Data shown »
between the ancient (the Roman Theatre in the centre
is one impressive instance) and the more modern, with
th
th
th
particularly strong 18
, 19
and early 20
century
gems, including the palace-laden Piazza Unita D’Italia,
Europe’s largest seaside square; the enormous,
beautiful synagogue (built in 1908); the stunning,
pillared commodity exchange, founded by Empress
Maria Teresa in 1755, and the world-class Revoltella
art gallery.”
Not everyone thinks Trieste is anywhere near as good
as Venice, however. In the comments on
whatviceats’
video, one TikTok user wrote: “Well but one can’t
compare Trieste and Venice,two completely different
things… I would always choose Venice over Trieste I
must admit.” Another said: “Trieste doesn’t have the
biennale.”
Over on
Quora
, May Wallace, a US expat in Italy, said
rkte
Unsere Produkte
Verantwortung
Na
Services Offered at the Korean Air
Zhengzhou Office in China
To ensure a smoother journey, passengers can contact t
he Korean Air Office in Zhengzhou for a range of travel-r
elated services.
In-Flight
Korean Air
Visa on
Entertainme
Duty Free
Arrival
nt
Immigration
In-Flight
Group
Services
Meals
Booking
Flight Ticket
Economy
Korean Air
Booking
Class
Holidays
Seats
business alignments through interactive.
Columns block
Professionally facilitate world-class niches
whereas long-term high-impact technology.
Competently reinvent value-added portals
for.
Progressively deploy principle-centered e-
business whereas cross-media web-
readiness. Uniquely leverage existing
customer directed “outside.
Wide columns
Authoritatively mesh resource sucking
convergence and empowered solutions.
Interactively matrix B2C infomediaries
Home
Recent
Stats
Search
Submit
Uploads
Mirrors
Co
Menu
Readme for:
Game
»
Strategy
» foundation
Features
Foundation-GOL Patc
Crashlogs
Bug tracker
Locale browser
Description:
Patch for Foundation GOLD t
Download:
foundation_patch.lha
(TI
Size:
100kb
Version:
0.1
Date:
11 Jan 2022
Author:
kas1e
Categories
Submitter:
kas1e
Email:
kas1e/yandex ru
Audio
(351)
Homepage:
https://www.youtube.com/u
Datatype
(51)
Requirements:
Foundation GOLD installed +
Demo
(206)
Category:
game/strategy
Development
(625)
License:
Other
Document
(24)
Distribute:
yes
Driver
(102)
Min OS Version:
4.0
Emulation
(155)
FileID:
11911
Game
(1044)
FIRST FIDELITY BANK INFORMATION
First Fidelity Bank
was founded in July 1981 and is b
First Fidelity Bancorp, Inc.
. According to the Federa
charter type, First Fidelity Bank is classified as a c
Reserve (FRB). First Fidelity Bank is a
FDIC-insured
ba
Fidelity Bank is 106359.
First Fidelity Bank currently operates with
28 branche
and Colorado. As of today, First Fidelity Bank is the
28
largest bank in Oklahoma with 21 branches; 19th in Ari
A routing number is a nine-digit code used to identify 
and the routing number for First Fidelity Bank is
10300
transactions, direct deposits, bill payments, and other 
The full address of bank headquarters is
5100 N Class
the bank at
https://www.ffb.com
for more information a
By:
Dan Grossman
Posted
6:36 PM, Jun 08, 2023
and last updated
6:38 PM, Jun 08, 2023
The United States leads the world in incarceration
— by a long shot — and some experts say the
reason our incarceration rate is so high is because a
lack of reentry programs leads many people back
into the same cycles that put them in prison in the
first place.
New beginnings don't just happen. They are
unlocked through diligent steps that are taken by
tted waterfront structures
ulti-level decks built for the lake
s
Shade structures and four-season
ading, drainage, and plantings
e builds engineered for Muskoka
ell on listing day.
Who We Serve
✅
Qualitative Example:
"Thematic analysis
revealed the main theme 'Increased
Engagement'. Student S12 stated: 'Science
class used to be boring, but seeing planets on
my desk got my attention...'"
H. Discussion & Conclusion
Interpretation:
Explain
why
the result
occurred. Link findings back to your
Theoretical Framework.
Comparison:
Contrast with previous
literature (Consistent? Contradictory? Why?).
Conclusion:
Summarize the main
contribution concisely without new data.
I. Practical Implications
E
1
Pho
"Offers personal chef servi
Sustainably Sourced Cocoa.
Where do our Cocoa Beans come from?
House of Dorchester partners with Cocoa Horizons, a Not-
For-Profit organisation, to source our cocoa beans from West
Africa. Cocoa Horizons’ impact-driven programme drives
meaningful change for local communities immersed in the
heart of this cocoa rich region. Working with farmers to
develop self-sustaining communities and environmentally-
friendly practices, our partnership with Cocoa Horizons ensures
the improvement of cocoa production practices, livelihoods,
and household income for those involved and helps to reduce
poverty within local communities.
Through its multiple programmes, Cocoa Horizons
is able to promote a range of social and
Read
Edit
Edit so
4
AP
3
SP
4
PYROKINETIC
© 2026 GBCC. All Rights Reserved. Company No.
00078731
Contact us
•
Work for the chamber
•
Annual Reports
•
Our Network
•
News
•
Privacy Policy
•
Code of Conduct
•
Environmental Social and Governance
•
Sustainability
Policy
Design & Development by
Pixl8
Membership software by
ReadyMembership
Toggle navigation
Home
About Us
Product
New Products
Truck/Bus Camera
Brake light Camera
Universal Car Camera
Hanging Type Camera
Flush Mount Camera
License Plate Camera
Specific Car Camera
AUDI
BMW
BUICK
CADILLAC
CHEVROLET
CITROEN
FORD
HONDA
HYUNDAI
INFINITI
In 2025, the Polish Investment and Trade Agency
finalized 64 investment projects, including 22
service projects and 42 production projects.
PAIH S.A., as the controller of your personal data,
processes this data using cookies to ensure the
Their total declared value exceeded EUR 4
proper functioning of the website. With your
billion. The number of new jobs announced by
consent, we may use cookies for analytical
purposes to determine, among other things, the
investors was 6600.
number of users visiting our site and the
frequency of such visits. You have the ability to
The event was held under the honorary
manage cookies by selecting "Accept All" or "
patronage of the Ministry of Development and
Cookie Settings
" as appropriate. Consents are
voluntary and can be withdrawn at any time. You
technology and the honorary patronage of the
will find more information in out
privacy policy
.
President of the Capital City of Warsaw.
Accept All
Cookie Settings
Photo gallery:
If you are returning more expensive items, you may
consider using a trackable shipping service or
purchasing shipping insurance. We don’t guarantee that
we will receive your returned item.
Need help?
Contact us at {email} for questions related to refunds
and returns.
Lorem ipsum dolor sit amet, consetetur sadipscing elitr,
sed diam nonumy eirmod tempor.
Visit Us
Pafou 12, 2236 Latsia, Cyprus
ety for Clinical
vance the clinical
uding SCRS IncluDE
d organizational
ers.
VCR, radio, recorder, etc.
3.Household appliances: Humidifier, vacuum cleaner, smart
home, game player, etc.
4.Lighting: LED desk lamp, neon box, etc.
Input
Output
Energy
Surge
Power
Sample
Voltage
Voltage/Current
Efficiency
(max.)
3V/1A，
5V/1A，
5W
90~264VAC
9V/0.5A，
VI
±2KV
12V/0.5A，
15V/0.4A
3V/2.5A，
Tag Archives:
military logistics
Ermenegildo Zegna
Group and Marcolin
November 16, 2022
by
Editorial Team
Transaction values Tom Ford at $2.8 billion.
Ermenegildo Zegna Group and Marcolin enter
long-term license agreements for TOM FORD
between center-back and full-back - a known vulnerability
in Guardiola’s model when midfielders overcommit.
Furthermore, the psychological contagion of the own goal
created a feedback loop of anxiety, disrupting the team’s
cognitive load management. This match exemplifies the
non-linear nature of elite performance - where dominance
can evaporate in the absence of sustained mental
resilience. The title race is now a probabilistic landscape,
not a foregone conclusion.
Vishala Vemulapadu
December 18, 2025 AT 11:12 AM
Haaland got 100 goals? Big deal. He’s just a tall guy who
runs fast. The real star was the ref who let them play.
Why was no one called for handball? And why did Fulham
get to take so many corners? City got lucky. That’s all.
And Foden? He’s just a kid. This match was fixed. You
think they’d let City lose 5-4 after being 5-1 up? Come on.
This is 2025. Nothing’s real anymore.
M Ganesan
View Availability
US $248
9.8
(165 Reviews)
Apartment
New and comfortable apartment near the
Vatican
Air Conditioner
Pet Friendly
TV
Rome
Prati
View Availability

Work instructions » Return nothing but the lines from the top of the records above through the line that has "pillared commodity exchange, founded". Keep each one exact.

Reply to the task »
between the ancient (the Roman Theatre in the centre
is one impressive instance) and the more modern, with
th
th
th
particularly strong 18
, 19
and early 20
century
gems, including the palace-laden Piazza Unita D’Italia,
Europe’s largest seaside square; the enormous,
beautiful synagogue (built in 1908); the stunning,
pillared commodity exchange, founded by Empress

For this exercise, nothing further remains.